During this year’s three day adventure, we will be taking students over the Crystal, a river proposed for Wild & Scenic designation, which feeds the Colorado River, and then following the Colorado to Arizona. Along the way, students will hear from scientists, water-managers, and Tribal leaders. We will fly the critically low Lake Powell and take a tour of the Glen Canyon Dam. Flying over the Grand Canyon and the sacred Little Colorado River, we will head to the site of New Mexico’s largest wildfire in recorded history. From the air, we will examine the fire’s effect on the landscape and acequias, the traditional, community based irrigation system, as well as look at the Pecos watershed, threatened by mining. We will conclude the trip back in Aspen, where students will have a chance to share their experience and expertise with news publications and local highschoolers in the Roaring Fork Valley.

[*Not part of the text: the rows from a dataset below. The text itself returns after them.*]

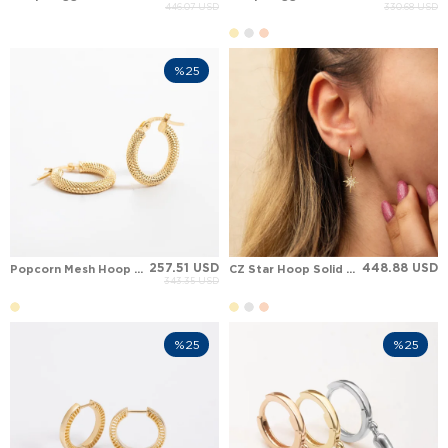
446.07 USD
330.68 USD
%25
257.51 USD
448.88 USD
Popcorn Mesh Hoop Solid Gold Earring
CZ Star Hoop Solid Gold Earring
343.35 USD
%25
%25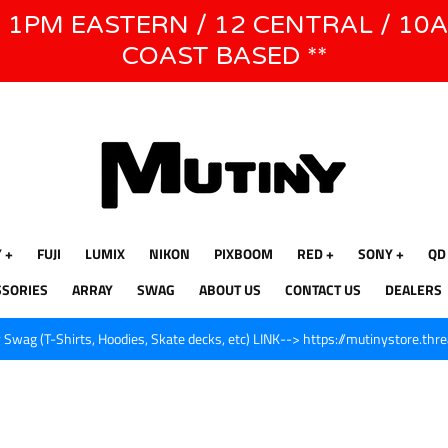
E 1PM EASTERN / 12 CENTRAL / 10
WE WILL BE CLOSED JUNE 1ST - 8TH for CINEGEAR LA
COAST BASED **
Y
FUJI
LUMIX
NIKON
PIXBOOM
RED
SONY
QD
SSORIES
ARRAY
SWAG
ABOUT US
CONTACT US
DEALERS
Swag (T-Shirts, Hoodies, Skate decks, etc) LINK--> https://mutinystore.thr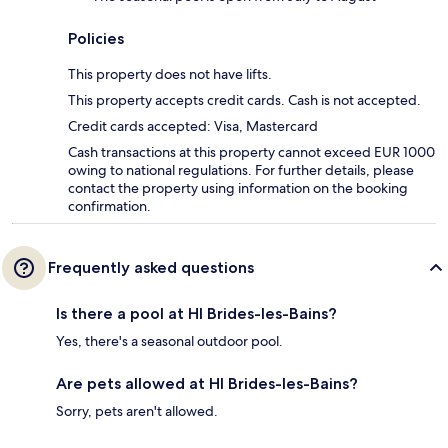
Policies
This property does not have lifts.
This property accepts credit cards. Cash is not accepted.
Credit cards accepted: Visa, Mastercard
Cash transactions at this property cannot exceed EUR 1000
owing to national regulations. For further details, please
contact the property using information on the booking
confirmation.
Frequently asked questions
Is there a pool at HI Brides-les-Bains?
Yes, there's a seasonal outdoor pool.
Are pets allowed at HI Brides-les-Bains?
Sorry, pets aren't allowed.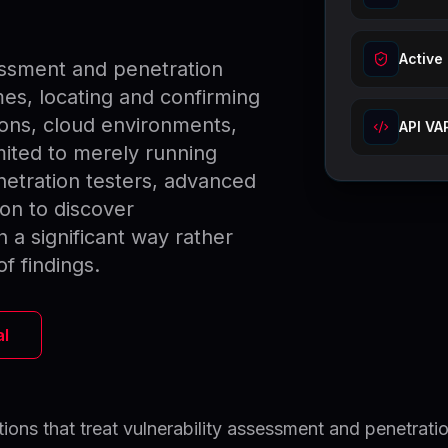
Active
essment and penetration
es, locating and confirming
ions, cloud environments,
API VA
imited to merely running
etration testers, advanced
on to discover
in a significant way rather
of findings.
al
ions that treat vulnerability assessment and penetrati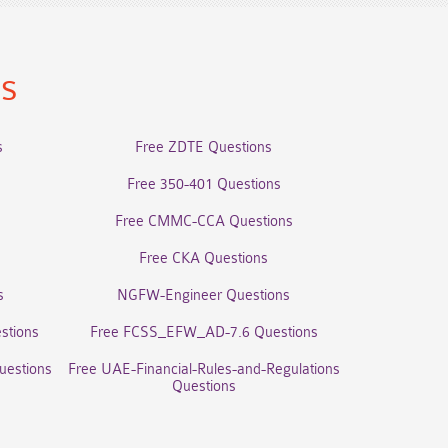
ns
s
Free ZDTE Questions
Free 350-401 Questions
Free CMMC-CCA Questions
Free CKA Questions
s
NGFW-Engineer Questions
stions
Free FCSS_EFW_AD-7.6 Questions
uestions
Free UAE-Financial-Rules-and-Regulations
Questions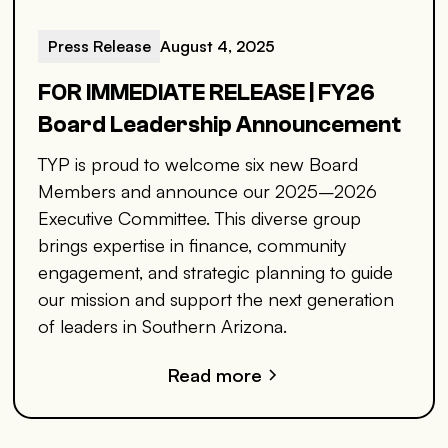
Press Release
August 4, 2025
FOR IMMEDIATE RELEASE | FY26
Board Leadership Announcement
TYP is proud to welcome six new Board
Members and announce our 2025–2026
Executive Committee. This diverse group
brings expertise in finance, community
engagement, and strategic planning to guide
our mission and support the next generation
of leaders in Southern Arizona.
Read more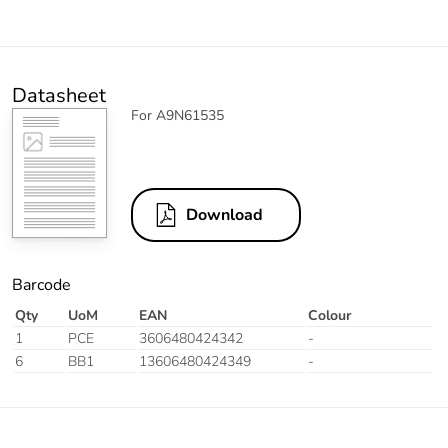
Datasheet
For A9N61535
Download
Barcode
Qty
UoM
EAN
Colour
1
PCE
3606480424342
-
6
BB1
13606480424349
-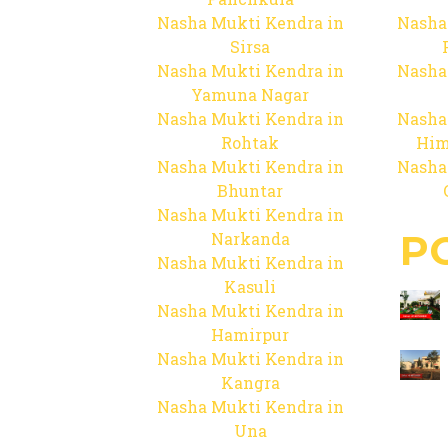
Nasha Mukti Kendra in
Nasha
Sirsa
Nasha Mukti Kendra in
Nasha
Yamuna Nagar
Nasha Mukti Kendra in
Nasha
Rohtak
Him
Nasha Mukti Kendra in
Nasha
Bhuntar
Nasha Mukti Kendra in
P
Narkanda
Nasha Mukti Kendra in
Kasuli
Nasha Mukti Kendra in
Hamirpur
Nasha Mukti Kendra in
Kangra
Nasha Mukti Kendra in
Una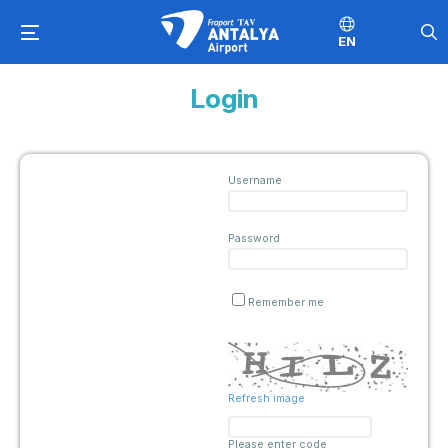
EN
Login
Username
Password
Remember me
Refresh image
Please enter code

As a pilot, I am always looking at the big picture. Large landscapes and watersheds fill my senses each day, from horizon to horizon. My mind wanders as I soar above the clouds and our most majestic mountains, and ponder the fact that I am skiing on a drop of water that will then make its journey down the streams and rivers to the sea. Or as many of our flights have shown, almost to the sea.
One of our most pressing concerns here in the West is water. It is our hope that our upcoming FLAA flights with students, stakeholders, press, and scientists will help stimulate people to constructive action as they learn how this precious resource is in peril.